I restate my objective of ensuring that the ABC meets the requirements of its charter to present balanced news and commentary on Australian and world affairs. It is an issue that can be resolved immediately by the ABC management, if it has the will to do so. A determination to perform this significant public service should be enforced by the board of the ABC. There is no requirement for a new charter or even changes to the existing charter. That is what I said on Crikey. That is what I repeat today in this parliament. There was a knee-jerk reaction, incidentally. On Crikey yesterday a ‘seasoned broadcaster’ said—surprise, surprise—that I had got it all wrong again. ‘The rule against using “our” or “ours” in journalism was soundly based,’ said this unknown luminary. So it is, but that does not stop the ABC referring to ‘our’ cricket test side or lots of other ‘ours’ when it feels like it. So its ban on ‘our troops’ is just a hollow political sham and it knows it.
These are not the only problems evident in the ABC, of course. Someone made the point to me the other day that it is the overwhelming—indeed, one might even say overweening—bureaucracy that is the real difficulty the corporation faces. On some readings, bias goes much deeper than the many examples that I have brought to the attention of the ABC at estimates hearings. For example, the Australian ICJS web site has posted an interesting anecdotal study that says that while overt bias is now relatively rare, particularly on ABC Radio National and ABC TV, there are many other ways the luminaries of the ABC broadcast world find to encourage Australians to believe that they are inadequate world citizens and their country is a blot on the landscape. That is something I want to return to in greater detail at some later time.

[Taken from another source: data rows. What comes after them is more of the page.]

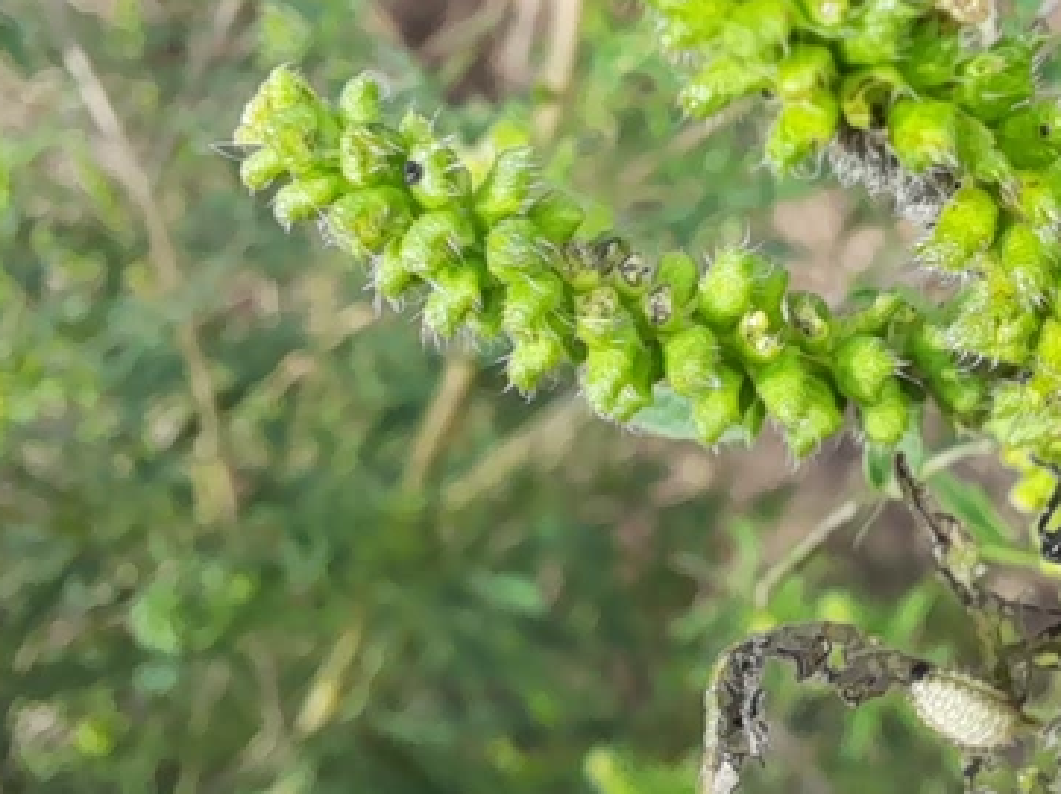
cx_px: 847
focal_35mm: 46
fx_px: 1409
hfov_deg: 39.6
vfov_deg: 31.1
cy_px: 231
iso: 40
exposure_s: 1/496
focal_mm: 2.13
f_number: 2.4
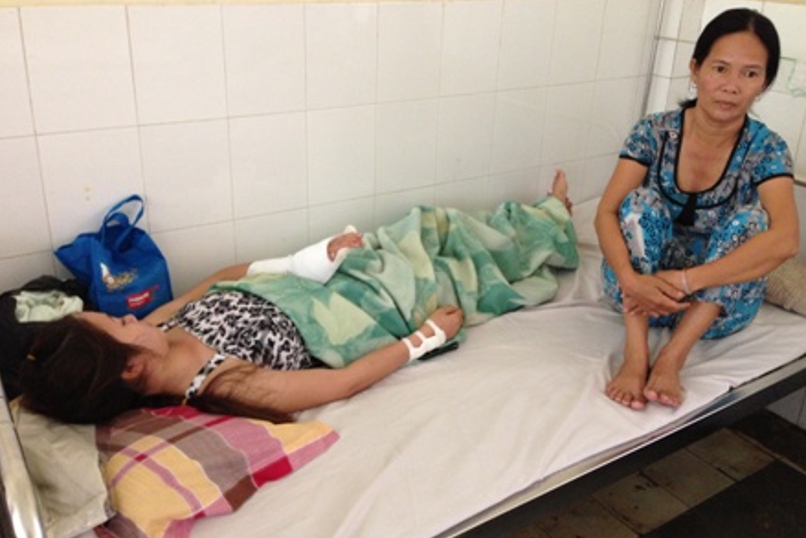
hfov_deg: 54.4
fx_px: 784
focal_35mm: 35
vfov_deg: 37.8
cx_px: 404
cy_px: 242
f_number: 2.4
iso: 250
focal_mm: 4.13
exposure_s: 1/20
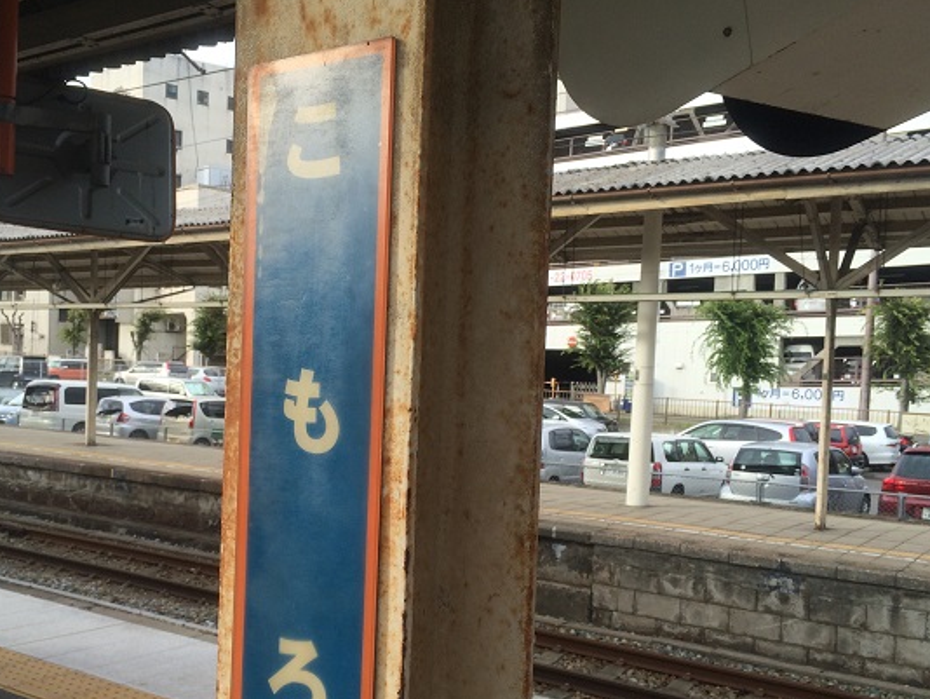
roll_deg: -1.7
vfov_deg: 37.6
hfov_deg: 48.7
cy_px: 414
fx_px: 1021
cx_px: 374
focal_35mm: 38
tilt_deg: -1.0
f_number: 2.2
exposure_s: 1/345
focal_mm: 4.15
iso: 32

Of course, much of this material I have brought to the Senate estimates process for answers by the ABC. The Senate is still waiting for the ABC to take it seriously. ‘Our ABC’, it seems, is still on its dangerous non-learning curve, and it needs to get off it. This is something that is simply not going to go away, and the sooner the management at Ultimo understands this the better off the ABC and Australia will be.